Howea Kentiapalme

kentiapalme

Pflanzenfamilie

Arecaceae (Arecapalmen)

Allgemein

Die Kentie ist eine der bekanntesten Palmen und gleichzeitig eine der beliebtesten. Sie ist relativ pflegeleicht und kann auch im Zimmer 2-3 m Höhe erreichen. Kaufen kann man sie in vielen Größen, vom winzigen (preiswerten) Jungpflänzchen bis zum ausgewachsenen (teuren) Prachtexemplar. Unser Rat: Beginnen Sie mit kleinen Palmen. Wenn Sie sich eine Kentiapalme kaufen, dann ist das eine Anschaffung fürs Leben. Nahezu unbegrenzt ist ihre Lebensdauer. Und da sie viele Jahre braucht, um ihre recht ansehnliche Endgröße von über 2 m zu erreichen, braucht man sich auch so schnell keine Gedanken zu machen, wo so ein ausgewachsenes Exemplar seinen Platz findet. 15-20 cm im Jahr, das ist für eine Kentia schon eine recht ansehnliche Leistung. Außer der üblichen Blumenpflege stellt sie dabei keine großen Ansprüche. Mit ihrem gleichmäßigen, dichten Wuchs und den schmalen Fiederblättern, die auf langen Stielen sitzen, ist sie wahrhaft ein Schmuckstück als Topfpflanze.

Arten

Man kennt nur zwei Arten, die beide als Topfpflanzen kultiviert werden: Howea forsteriana und Howea belmoreana. Beide ähneln sich sehr; vor allem bei jungen Palmen erkennen nur Experten die Unterschiede. Die erste Art bekommt breitere Wedel, die eher waagerecht abstehen, die zweite ist die schwächerwachsende. Trotzdem gibt es ein deutliches Unterscheidungsmerkmal. Die Blätter von H. forsteriana sind unterseits ganz leicht schuppig, die von H. belmoreana sind glatt.

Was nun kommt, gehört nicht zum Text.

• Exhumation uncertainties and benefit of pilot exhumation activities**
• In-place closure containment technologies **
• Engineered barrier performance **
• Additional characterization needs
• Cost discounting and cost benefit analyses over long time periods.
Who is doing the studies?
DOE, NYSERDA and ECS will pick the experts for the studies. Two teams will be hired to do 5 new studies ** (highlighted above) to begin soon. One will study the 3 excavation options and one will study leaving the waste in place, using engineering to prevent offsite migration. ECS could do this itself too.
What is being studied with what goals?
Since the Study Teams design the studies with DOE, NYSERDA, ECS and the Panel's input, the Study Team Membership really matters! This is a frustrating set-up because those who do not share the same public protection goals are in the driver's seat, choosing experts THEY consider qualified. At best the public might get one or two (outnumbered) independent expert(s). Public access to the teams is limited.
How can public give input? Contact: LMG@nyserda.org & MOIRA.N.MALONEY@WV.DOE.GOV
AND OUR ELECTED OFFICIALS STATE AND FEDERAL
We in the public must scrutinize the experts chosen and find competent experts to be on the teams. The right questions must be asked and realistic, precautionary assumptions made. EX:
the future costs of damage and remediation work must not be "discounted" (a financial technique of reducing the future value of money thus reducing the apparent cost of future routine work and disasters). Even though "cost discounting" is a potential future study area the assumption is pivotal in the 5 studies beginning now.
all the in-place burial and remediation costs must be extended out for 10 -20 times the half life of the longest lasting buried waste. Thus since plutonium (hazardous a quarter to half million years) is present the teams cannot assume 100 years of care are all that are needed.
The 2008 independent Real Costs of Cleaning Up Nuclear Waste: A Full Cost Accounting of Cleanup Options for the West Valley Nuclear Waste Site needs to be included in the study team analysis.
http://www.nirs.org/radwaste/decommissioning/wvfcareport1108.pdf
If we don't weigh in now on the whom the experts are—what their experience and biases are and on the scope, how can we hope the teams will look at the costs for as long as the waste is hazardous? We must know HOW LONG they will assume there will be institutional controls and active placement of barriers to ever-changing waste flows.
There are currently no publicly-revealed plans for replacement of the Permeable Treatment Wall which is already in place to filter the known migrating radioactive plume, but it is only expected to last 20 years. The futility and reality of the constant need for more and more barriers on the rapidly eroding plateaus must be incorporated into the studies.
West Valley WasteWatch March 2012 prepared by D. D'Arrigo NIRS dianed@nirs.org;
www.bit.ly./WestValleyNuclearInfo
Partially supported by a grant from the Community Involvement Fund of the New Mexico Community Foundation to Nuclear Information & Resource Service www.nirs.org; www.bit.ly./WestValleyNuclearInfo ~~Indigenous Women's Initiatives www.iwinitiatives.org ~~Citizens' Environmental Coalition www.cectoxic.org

Beide Palmen stammen von der Lord-Howe-Insel östlich von Australien, nach deren Hauptstadt Kentia sie ihren Namen erhielten.

Standort

Geben Sie einer Kentiapalme einen Platz im Zimmer, an dem sie die Sonne nicht erreicht. Das kann auch weiter entfernt vom Fenster sein. Nur im Winter, in den dunklen Monaten, muss sie ein wenig näher ans Licht gerückt werden. Im Sommer fühlt sie sich auch an der frischen Luft wohl, auf dem Balkon oder der Terrasse. Junge Pflanzen brauchen mehr Wärme, ältere sollten bei etwa 14-18 Grad überwintern.

Pflege

Im Sommer braucht die Palme viel Wasser. Achten Sie darauf, dass die Erde nie austrocknet. Gelegentlich können Sie sogar den Topf in einen Eimer mit Wasser stellen, sodass sich die Erde richtig vollsaugt. Geben Sie von März bis Ende August einmal in der Woche eine Portion Flüssigdünger. Und besprühen Sie die Palme häufig an heißen Sommertagen, vor allem aber in zentralgeheizten Räumen im Winter. Während der Ruhepause wird weniger gegossen und gar nicht gedüngt. Umgetopft wird alle zwei, drei Jahre. Nehmen Sie hohe Töpfe, und sorgen Sie für einen guten Wasserabzug.

Vermehrung

Wie alle Palmen vermehrt man auch diese durch Samen. Allerdings muss der Samen sehr frisch sein und braucht selbst bei hoher Bodentemperatur einige Monate, bis er endlich keimt. Ideal für die Aussaat ist ein Fensterbank-Treibhaus.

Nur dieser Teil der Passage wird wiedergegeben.